Exercise | A verbatim copy of the data is wanted, minus any picture in it.

Source material |

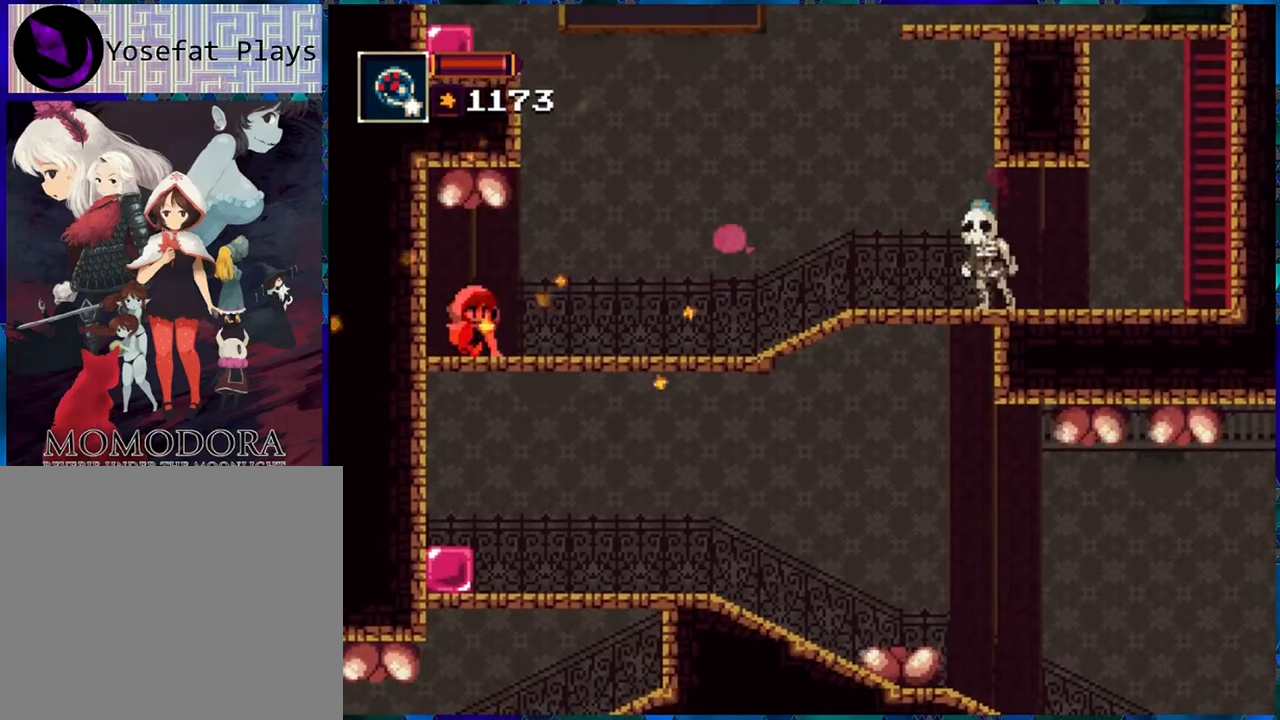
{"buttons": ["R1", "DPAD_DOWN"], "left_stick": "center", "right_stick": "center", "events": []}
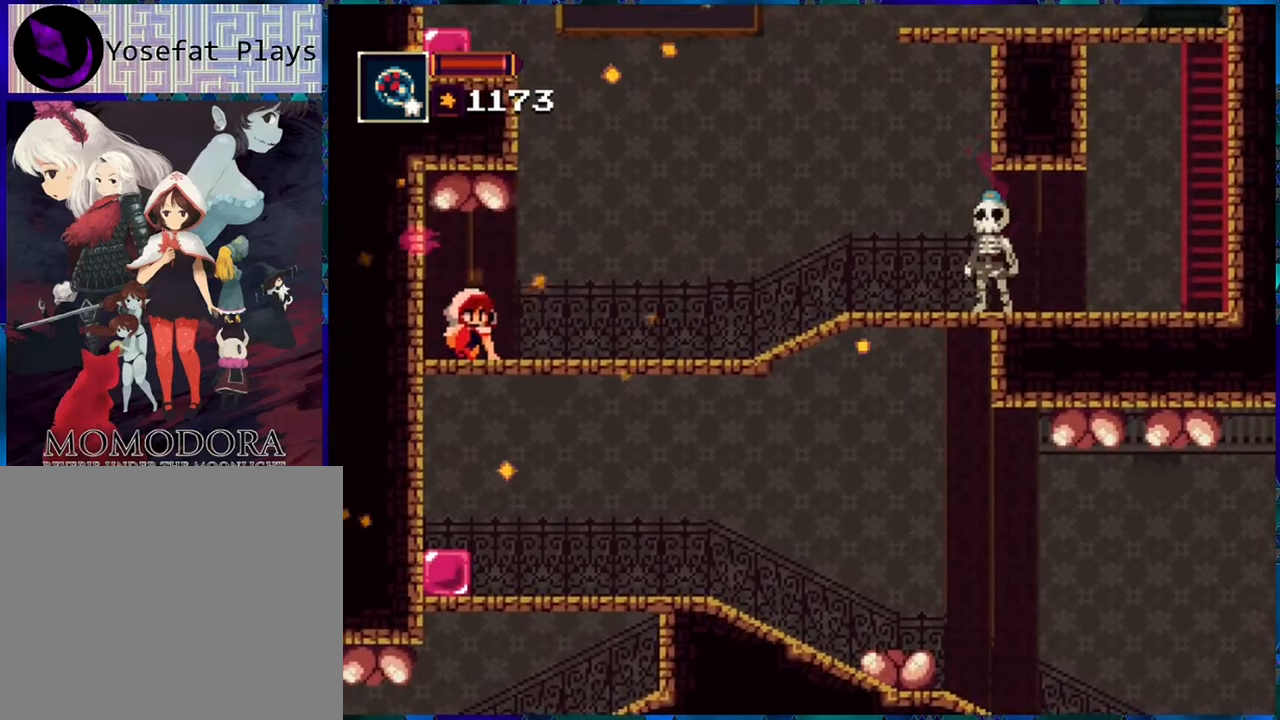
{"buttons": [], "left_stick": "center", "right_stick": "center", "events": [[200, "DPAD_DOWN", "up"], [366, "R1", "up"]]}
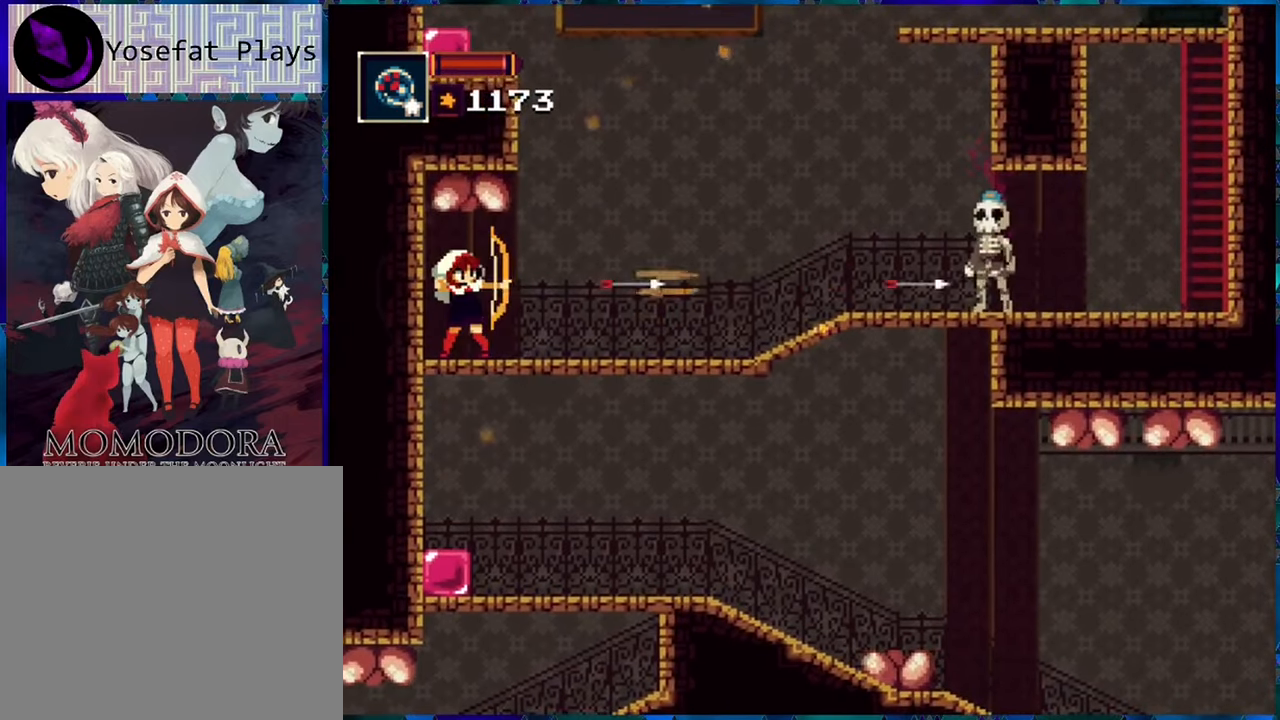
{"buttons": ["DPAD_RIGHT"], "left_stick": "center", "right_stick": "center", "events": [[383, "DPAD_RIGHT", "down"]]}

Problem solution |
{"buttons": ["R1", "DPAD_DOWN"], "left_stick": "center", "right_stick": "center", "events": []}
{"buttons": [], "left_stick": "center", "right_stick": "center", "events": [[200, "DPAD_DOWN", "up"], [366, "R1", "up"]]}
{"buttons": ["DPAD_RIGHT"], "left_stick": "center", "right_stick": "center", "events": [[383, "DPAD_RIGHT", "down"]]}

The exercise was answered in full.